> Source data
.....

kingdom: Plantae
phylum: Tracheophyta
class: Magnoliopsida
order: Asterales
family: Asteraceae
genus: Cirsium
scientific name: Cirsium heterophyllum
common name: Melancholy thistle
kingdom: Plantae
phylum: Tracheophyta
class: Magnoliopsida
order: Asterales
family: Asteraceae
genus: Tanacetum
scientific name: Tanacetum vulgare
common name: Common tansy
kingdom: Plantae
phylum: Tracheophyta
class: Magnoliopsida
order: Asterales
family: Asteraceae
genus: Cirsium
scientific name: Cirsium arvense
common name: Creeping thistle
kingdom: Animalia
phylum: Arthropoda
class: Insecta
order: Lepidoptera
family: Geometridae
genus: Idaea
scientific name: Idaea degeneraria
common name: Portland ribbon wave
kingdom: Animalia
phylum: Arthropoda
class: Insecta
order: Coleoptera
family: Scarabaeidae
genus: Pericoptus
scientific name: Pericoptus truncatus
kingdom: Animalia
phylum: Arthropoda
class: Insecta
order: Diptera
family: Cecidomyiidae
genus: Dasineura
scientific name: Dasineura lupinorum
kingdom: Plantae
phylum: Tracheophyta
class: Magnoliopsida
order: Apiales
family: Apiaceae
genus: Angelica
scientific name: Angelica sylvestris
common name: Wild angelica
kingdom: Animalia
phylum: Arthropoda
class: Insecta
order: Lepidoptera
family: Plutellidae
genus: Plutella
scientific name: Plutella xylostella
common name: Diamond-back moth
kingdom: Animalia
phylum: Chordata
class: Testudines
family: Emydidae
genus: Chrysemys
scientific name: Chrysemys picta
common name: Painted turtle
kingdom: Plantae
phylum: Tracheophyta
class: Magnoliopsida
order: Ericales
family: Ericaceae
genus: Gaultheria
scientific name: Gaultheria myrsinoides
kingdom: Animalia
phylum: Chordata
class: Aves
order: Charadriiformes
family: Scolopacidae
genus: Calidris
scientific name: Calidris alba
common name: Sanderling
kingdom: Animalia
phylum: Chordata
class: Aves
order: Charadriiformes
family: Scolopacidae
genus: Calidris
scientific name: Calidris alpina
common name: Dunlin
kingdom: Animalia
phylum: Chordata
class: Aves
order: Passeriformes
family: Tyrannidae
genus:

.....

> Written exercise
Rewrite the lines from the one containing "common name: Diamond-back moth" through the end of the records as a Markdown table with two columns, Row and Entry, numbering each row and omitting blank lines. Include no other lines.

> Exercise solution
| Row | Entry |
|---|---|
| 1 | common name: Diamond-back moth |
| 2 | kingdom: Animalia |
| 3 | phylum: Chordata |
| 4 | class: Testudines |
| 5 | family: Emydidae |
| 6 | genus: Chrysemys |
| 7 | scientific name: Chrysemys picta |
| 8 | common name: Painted turtle |
| 9 | kingdom: Plantae |
| 10 | phylum: Tracheophyta |
| 11 | class: Magnoliopsida |
| 12 | order: Ericales |
| 13 | family: Ericaceae |
| 14 | genus: Gaultheria |
| 15 | scientific name: Gaultheria myrsinoides |
| 16 | kingdom: Animalia |
| 17 | phylum: Chordata |
| 18 | class: Aves |
| 19 | order: Charadriiformes |
| 20 | family: Scolopacidae |
| 21 | genus: Calidris |
| 22 | scientific name: Calidris alba |
| 23 | common name: Sanderling |
| 24 | kingdom: Animalia |
| 25 | phylum: Chordata |
| 26 | class: Aves |
| 27 | order: Charadriiformes |
| 28 | family: Scolopacidae |
| 29 | genus: Calidris |
| 30 | scientific name: Calidris alpina |
| 31 | common name: Dunlin |
| 32 | kingdom: Animalia |
| 33 | phylum: Chordata |
| 34 | class: Aves |
| 35 | order: Passeriformes |
| 36 | family: Tyrannidae |
| 37 | genus: |